(Collected data)

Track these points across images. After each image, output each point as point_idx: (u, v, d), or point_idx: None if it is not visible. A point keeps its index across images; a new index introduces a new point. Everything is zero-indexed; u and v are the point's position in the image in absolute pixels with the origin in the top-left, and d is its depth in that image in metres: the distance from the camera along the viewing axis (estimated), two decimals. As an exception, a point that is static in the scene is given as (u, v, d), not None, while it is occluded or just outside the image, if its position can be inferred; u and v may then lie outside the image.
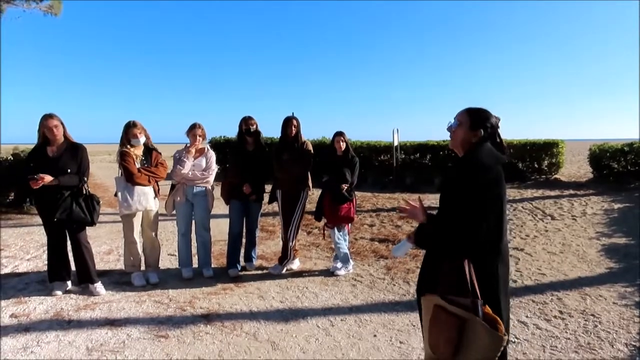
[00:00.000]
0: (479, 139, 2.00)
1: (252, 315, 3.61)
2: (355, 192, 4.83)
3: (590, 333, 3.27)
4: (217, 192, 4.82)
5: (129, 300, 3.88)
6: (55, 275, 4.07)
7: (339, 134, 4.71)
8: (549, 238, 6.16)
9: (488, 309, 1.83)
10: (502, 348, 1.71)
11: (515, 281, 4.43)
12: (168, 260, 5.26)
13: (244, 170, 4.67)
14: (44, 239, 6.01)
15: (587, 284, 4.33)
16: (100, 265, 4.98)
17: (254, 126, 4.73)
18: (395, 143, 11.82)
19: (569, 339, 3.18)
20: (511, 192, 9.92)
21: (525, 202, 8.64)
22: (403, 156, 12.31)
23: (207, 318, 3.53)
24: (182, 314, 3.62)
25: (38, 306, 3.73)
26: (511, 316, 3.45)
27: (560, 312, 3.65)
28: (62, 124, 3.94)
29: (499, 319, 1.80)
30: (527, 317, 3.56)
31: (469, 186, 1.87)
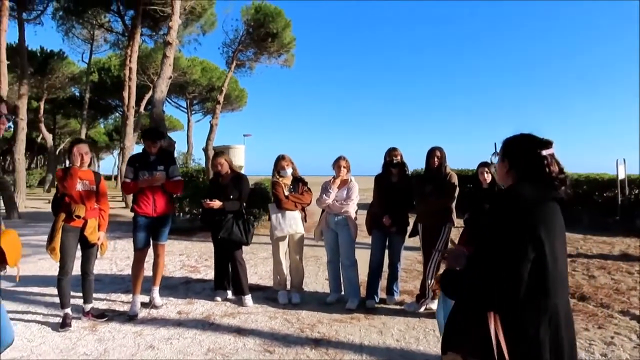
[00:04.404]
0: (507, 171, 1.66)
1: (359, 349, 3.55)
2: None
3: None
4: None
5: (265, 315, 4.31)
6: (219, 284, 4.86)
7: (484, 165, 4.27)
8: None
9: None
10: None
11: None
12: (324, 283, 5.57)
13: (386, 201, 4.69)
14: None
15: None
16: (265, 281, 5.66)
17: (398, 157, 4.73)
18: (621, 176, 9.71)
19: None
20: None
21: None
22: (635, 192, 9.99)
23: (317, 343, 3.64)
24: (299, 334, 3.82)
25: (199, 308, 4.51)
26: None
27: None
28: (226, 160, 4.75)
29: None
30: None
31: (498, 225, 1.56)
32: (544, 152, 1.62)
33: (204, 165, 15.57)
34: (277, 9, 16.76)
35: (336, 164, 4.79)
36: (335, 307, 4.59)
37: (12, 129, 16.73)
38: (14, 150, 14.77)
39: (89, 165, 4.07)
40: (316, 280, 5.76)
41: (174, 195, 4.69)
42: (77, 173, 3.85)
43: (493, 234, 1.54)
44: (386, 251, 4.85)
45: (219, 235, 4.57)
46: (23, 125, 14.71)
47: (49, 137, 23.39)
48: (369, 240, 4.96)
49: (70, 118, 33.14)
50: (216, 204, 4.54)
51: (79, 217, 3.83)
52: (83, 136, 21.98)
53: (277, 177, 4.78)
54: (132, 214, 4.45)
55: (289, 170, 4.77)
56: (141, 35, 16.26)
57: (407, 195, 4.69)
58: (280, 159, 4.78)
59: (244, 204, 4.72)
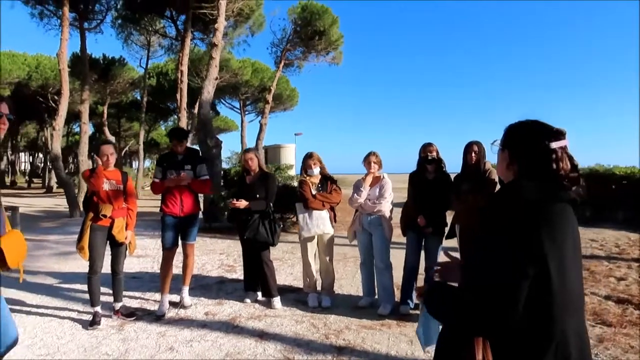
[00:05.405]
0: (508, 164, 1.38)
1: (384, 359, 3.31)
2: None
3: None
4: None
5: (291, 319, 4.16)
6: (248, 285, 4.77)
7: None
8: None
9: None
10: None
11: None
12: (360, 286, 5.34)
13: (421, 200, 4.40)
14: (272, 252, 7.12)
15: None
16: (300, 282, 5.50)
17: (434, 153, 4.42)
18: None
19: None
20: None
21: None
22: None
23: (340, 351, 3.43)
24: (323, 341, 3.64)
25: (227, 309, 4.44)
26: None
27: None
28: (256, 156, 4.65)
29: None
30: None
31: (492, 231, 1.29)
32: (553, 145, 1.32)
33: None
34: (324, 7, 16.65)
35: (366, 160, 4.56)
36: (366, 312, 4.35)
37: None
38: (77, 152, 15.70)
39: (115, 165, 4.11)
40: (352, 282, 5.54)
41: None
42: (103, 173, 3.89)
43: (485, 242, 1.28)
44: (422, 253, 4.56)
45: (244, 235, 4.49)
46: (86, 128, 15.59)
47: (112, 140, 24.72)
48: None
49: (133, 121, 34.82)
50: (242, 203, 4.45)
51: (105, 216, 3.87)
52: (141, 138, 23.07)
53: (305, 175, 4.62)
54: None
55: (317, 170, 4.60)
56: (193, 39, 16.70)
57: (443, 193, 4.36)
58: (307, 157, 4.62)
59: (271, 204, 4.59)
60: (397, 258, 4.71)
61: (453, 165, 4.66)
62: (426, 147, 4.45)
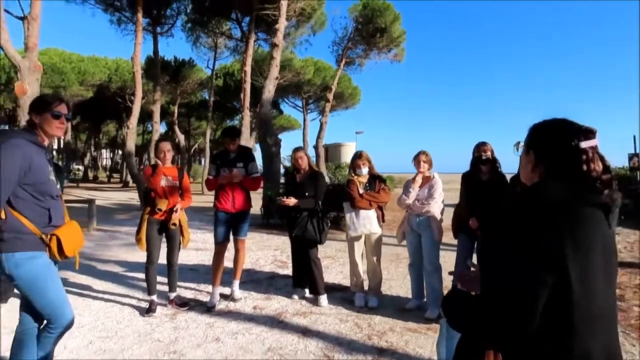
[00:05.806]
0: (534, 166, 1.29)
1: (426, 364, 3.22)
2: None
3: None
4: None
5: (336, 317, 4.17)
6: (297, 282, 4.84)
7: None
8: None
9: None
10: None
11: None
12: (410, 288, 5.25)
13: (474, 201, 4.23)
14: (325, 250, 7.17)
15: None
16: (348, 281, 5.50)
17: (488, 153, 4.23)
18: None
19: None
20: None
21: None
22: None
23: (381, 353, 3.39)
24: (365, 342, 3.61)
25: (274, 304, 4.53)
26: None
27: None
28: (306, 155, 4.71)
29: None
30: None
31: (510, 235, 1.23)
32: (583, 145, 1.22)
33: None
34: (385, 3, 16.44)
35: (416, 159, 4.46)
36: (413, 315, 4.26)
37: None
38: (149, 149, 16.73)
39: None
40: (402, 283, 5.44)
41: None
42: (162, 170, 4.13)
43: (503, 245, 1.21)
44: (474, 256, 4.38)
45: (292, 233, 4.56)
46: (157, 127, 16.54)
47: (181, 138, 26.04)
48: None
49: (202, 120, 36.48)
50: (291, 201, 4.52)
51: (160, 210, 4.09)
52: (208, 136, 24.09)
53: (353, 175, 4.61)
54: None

**Your assignment**
An exact copy is needed of the entries above, starting at the line that holds "3: (590, 333, 3.27)" and stopping at the line that holds "40: (316, 280, 5.76)", both kept; pictures stay out.

**Exercise output**
3: (590, 333, 3.27)
4: (217, 192, 4.82)
5: (129, 300, 3.88)
6: (55, 275, 4.07)
7: (339, 134, 4.71)
8: (549, 238, 6.16)
9: (488, 309, 1.83)
10: (502, 348, 1.71)
11: (515, 281, 4.43)
12: (168, 260, 5.26)
13: (244, 170, 4.67)
14: (44, 239, 6.01)
15: (587, 284, 4.33)
16: (100, 265, 4.98)
17: (254, 126, 4.73)
18: (395, 143, 11.82)
19: (569, 339, 3.18)
20: (511, 192, 9.92)
21: (525, 202, 8.64)
22: (403, 156, 12.31)
23: (207, 318, 3.53)
24: (182, 314, 3.62)
25: (38, 306, 3.73)
26: (511, 316, 3.45)
27: (560, 312, 3.65)
28: (62, 124, 3.94)
29: (499, 319, 1.80)
30: (527, 317, 3.56)
31: (469, 186, 1.87)
[00:04.404]
0: (507, 171, 1.66)
1: (359, 349, 3.55)
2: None
3: None
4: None
5: (265, 315, 4.31)
6: (219, 284, 4.86)
7: (484, 165, 4.27)
8: None
9: None
10: None
11: None
12: (324, 283, 5.57)
13: (386, 201, 4.69)
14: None
15: None
16: (265, 281, 5.66)
17: (398, 157, 4.73)
18: (621, 176, 9.71)
19: None
20: None
21: None
22: (635, 192, 9.99)
23: (317, 343, 3.64)
24: (299, 334, 3.82)
25: (199, 308, 4.51)
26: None
27: None
28: (226, 160, 4.75)
29: None
30: None
31: (498, 225, 1.56)
32: (544, 152, 1.62)
33: (204, 165, 15.57)
34: (277, 9, 16.76)
35: (336, 164, 4.79)
36: (335, 307, 4.59)
37: (12, 129, 16.73)
38: (14, 150, 14.77)
39: (89, 165, 4.07)
40: (316, 280, 5.76)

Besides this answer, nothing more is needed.